Supplied records
------------------------------

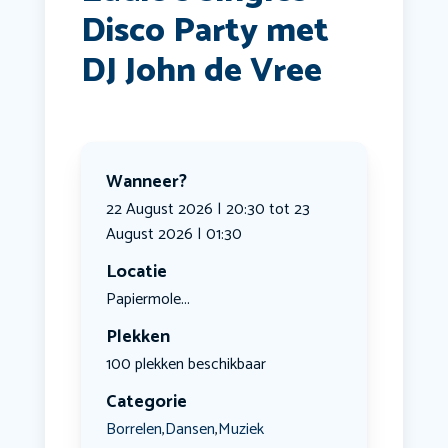
Disco Party met
DJ John de Vree
Wanneer?
22 August 2026 | 20:30 tot 23
August 2026 | 01:30
Locatie
Papiermole...
Plekken
100 plekken beschikbaar
Categorie
Borrelen
Dansen
Muziek
,
,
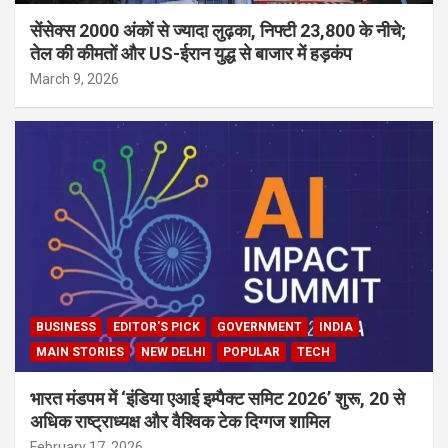
सेंसेक्स 2000 अंकों से ज्यादा लुढ़का, निफ्टी 23,800 के नीचे;
तेल की कीमतों और US-ईरान युद्ध से बाजार में हड़कंप
March 9, 2026
BUSINESS
EDITOR'S PICK
GOVERNMENT
INDIA
MAIN STORIES
NEW DELHI
POPULAR
TECH
भारत मंडपम में ‘इंडिया एआई इम्पैक्ट समिट 2026’ शुरू, 20 से
अधिक राष्ट्राध्यक्ष और वैश्विक टेक दिग्गज शामिल
February 17, 2026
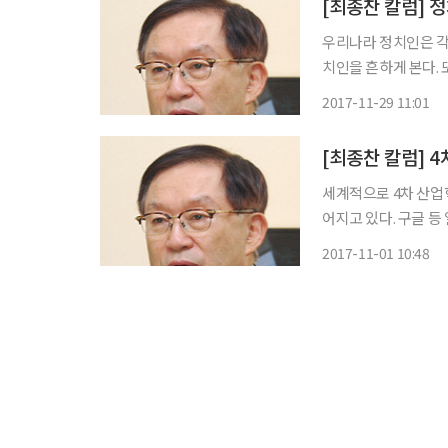
[최종찬 칼럼] 
우리나라 정치인은 각
치인을 흔하게 본다.
부 이익단체를 대변하고 포
2017-11-29 11:01
권과 달리 최근에는 
[최종찬 칼럼] 
세계적으로 4차 산업
어지고 있다. 구글 등
적으로 늘어나고 있다. 전기차와 자율주행차가 보편화할 경우 그 파장은 매우 클 것이다.
2017-11-01 10:48
전문 자동차 기사들이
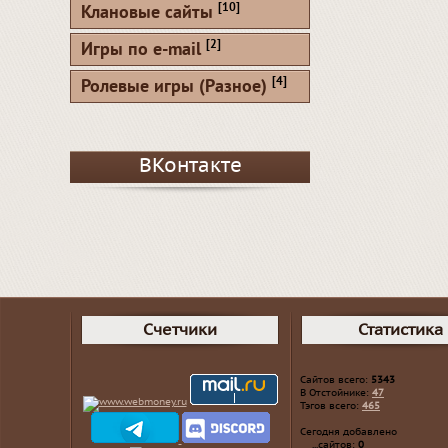
[10]
Клановые сайты
[2]
Игры по e-mail
[4]
Ролевые игры (Разное)
ВКонтакте
Счетчики
Статистика
Сайтов всего:
5343
В Отстойнике:
47
Тэгов всего:
465
Сегодня добавлено
...сайтов:
0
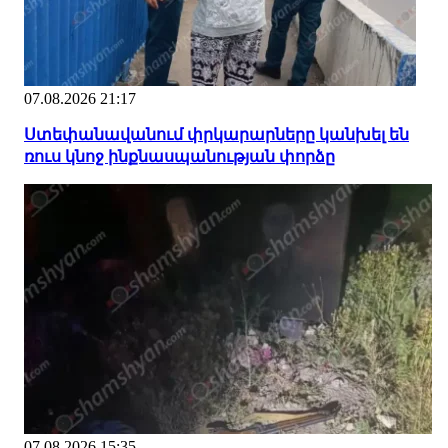
07.08.2026 21:17
Ստեփանավանում փրկարարները կանխել են
ռուս կնոջ ինքնասպանության փորձը
07.08.2026 15:35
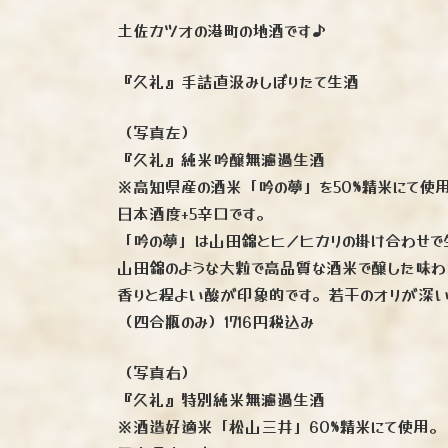
土佐カツオの港町の地酒です♪
『久礼』手詰直汲みしぼりたて生酒
（写真左）
『久礼』純米吟醸無濾過生酒
※高知県産の酒米「吟の夢」を50%精米にて使
日本酒度+5辛口です。
「吟の夢」は山田錦とヒノヒカリの掛け合わせで
山田錦のような大粒で高品質な酒米で醸した味わ
香りと程よい酸が印象的です。若干のオリが深い
（四合瓶のみ）1716円税込み
（写真右）
『久礼』特別純米無濾過生酒
※酒造好適米「松山三井」60%精米にて使用。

------------------------------

What the exercise asks
Across the whole listing above, find every line with the string "August" and copy it.

Answer to this problem
22 August 2026 | 20:30 tot 23
August 2026 | 01:30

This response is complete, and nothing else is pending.